I've just found a genuinely very chilling article online about Malachi Ritscher, a jazz enthusiast from Chicago who took his own life at the beginning of this month by covering himself in petrol then setting fire to himself. They found his charred remains next to a a sign saying "Thou Shalt Not Kill", and it appears he did this as some sort of anti-war protest.
http://www.pitchforkmedia.com/article/feature/39663/Malachi_Ritscher_19542006Now, all this is quite unnerving enough, really. The article is actually very well written and goes into much more depth about the morality of the act, certainly much more in depth than a forum topic first post ever realistically could, but what disturbed me about it the most was how many people I knew who were exactly like Malachi. People who obsessively collect cultural artefacts (be they music, literature or live recordings). People who are shy but well-meaning, who know loads of people but have no real close friends . People who are friends to everyone, but don't really have any friends.
Then an excerpt from the article really shook me to the core:
(Forgive me for saying it, but if any of you reading this spend most of your time alone at computers, blogging and posting to message boards but not always doing the tough, tiring work of going out and forging messy human relationships with the people around you, this is something to remember: Try hard.)
A bit too close to home for many, perhaps? Don't get me wrong, I don't necessarily think I fall into this category (yet!), but there are moments when I've slipped dangerously close to it.

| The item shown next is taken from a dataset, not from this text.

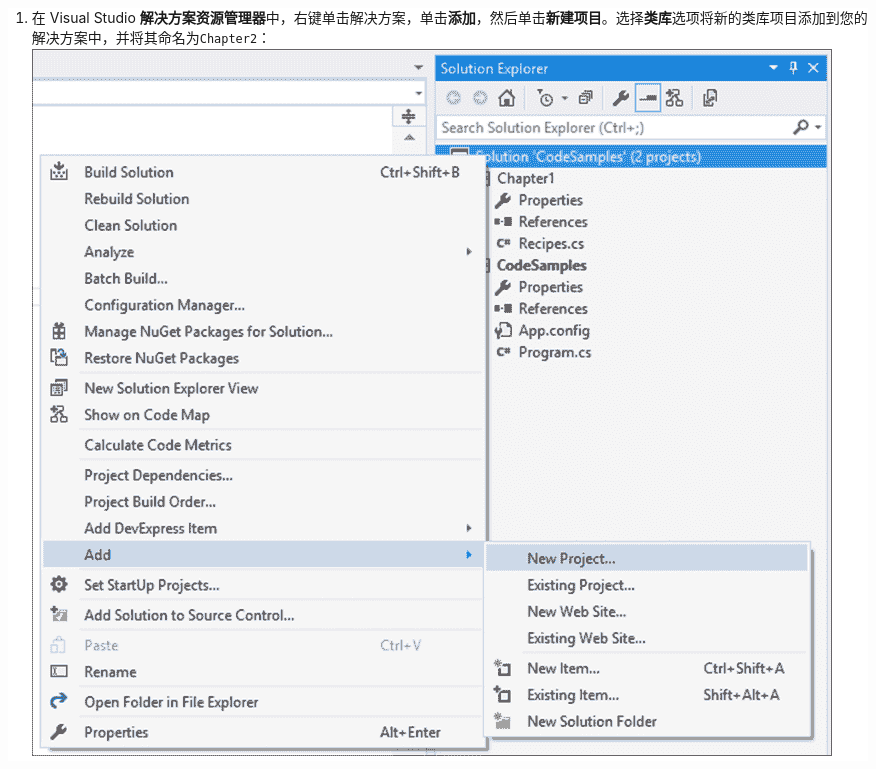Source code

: 1.  在 Visual Studio **解决方案资源管理器**中，右键单击解决方案，单击**添加**，然后单击**新建项目**。选择**类库**选项将新的类库项目添加到您的解决方案中，并将其命名为`Chapter2`：![如何操作…](img/B05391_02_01.jpg)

The act of self immolation is also terrifying - what kind of tolerance and willpower would you have to have to do it? Plenty of methods of suicide are gruesome enough - jumping under a train, for instance, is an agonising choice - but actually setting fire to one's self is slower than it might otherwise be, and completely and totally beyond my comprehension.
Thoughts, etc? I'm not too sure what aspect of this article we can take to discuss, the morality and personality of the man or the act itself, but I'm sure the conversation will take its own course.